Gralshüter des Abendländischen mögen sich nun echauffieren, dass
MM der "Mondscheinsonate" sich annimmt - wir schlichteren Gemüter dürfen mit gleicher Münze registrieren, dass der Herr selbst eine Steilvorlage wie Hendrix´ "Power of Soul" versemmelt. (Es gibt kaum Langweiligeres, als Dean Brown und Patches Stewart an diesem riff sich abmühen zu hören.)

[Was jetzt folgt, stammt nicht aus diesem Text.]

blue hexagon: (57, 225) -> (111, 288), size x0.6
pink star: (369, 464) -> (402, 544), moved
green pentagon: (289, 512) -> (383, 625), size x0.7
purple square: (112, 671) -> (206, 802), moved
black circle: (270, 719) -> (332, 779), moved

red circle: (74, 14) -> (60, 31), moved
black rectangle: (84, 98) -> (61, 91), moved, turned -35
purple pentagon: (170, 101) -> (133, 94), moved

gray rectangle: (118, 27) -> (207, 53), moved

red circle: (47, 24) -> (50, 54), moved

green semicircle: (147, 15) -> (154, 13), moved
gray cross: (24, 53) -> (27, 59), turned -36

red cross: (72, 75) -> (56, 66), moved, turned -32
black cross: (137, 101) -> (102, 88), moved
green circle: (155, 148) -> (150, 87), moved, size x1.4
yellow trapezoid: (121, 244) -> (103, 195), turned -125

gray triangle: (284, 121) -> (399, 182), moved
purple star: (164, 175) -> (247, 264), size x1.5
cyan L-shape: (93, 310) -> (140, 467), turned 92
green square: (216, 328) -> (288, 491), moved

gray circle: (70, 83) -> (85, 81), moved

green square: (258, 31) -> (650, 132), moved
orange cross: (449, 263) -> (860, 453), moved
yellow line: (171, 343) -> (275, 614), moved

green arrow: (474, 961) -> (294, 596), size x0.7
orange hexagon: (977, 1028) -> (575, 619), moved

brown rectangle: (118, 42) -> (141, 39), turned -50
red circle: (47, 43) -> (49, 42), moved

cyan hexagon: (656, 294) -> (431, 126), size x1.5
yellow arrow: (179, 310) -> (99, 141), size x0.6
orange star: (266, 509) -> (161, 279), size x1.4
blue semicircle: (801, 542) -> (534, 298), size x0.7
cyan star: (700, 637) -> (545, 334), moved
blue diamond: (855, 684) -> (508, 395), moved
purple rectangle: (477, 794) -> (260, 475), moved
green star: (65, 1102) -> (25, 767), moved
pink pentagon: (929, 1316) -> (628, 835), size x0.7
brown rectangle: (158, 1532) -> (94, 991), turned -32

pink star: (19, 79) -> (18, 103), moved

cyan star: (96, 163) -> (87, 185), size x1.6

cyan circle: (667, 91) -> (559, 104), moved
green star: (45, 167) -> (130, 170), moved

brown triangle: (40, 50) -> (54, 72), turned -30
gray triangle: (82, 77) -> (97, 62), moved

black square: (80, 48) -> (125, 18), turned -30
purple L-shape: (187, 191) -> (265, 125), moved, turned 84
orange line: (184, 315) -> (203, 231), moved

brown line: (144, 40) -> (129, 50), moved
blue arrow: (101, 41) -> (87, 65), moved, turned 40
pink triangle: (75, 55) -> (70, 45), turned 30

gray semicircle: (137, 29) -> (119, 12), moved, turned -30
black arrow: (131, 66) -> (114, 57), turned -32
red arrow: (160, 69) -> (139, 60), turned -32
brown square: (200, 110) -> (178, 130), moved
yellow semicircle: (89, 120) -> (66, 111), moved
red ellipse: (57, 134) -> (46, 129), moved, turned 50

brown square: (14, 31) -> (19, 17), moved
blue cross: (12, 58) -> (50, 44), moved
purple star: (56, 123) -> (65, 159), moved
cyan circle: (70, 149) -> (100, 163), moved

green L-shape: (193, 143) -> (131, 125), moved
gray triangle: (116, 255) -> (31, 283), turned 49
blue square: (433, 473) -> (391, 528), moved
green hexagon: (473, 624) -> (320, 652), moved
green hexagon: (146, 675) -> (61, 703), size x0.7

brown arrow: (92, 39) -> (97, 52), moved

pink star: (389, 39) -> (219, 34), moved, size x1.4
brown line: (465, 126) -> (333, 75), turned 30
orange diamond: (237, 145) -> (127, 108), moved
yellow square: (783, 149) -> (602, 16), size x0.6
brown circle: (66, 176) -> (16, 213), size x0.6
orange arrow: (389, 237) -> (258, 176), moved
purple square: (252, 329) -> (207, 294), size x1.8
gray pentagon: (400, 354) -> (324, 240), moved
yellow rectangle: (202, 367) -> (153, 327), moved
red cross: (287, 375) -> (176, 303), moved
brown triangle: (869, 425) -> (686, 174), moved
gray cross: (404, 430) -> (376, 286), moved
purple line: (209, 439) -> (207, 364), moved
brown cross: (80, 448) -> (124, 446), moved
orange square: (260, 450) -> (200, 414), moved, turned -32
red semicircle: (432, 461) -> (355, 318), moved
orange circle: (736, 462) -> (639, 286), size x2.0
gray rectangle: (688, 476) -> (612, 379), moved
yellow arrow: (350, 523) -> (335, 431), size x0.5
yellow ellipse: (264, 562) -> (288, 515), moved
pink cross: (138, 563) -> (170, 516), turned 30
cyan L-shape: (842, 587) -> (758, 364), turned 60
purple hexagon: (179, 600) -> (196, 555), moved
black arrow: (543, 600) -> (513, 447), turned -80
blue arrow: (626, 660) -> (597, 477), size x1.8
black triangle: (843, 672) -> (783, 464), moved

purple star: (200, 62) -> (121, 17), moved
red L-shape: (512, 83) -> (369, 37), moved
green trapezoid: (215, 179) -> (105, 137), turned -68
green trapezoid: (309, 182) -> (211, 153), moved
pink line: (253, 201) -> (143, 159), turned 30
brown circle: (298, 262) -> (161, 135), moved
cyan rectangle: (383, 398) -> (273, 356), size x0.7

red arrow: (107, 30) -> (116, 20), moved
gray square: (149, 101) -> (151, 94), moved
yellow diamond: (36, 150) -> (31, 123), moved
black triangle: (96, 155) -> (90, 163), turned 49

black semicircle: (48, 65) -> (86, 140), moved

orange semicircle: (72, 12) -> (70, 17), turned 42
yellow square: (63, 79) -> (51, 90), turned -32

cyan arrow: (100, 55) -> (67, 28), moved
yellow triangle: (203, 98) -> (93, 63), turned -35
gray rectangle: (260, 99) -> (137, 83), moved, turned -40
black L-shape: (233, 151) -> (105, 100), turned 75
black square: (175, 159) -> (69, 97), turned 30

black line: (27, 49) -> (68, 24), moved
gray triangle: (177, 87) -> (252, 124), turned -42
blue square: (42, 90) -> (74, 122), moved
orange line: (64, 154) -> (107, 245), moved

Selbstverständlich, viele werden - insbesondere letzteres - anders bewerten und sich dabei auch auf den Preisredner beziehen, der uns in den liner notes mit der korrekten Lesart versorgt, ein "Poet und Archivar" namens Reuben Jackson. Dieser blubbert lizenzfrei, dass Millers Version von "Power of Soul" auch "den notorisch selbst-zerstörerischen Komponisten" (Hendrix) zufriedengestellt
hätte und der desweiteren "annimmt", auch Ludwig van Beethoven hätte Millers Arrangement "geliebt“.
(Vermutlich aber erst, nachdem man ihn zuvor mit der Version von
James Last nebst Lufthansa-Tüte vorbereitet hätte...)
Im Ernst, das Missbehagen, das einer der Welt führenden Bass-Gitarristen nun schon zum wiederholten Male bereitet, hat seine Ursache darin, dass er eine wichtige Lektion von
Miles Davis ignoriert, nämlich mit Charakterköpfen sich zu umgeben. MM, der ex-Miles-Mann, führt ein Team von Hofschranzen; es ist keiner dabei (Gäste wie Kenny Garrett ausgenommen), der auch nur im Ansatz eine Figur abgäbe wie seinerzeit der junge MM bei MD.
PS: Die Punktzahl **** resultiert allein aus dem phänomenalen Handwerk des Hauptmusikanten.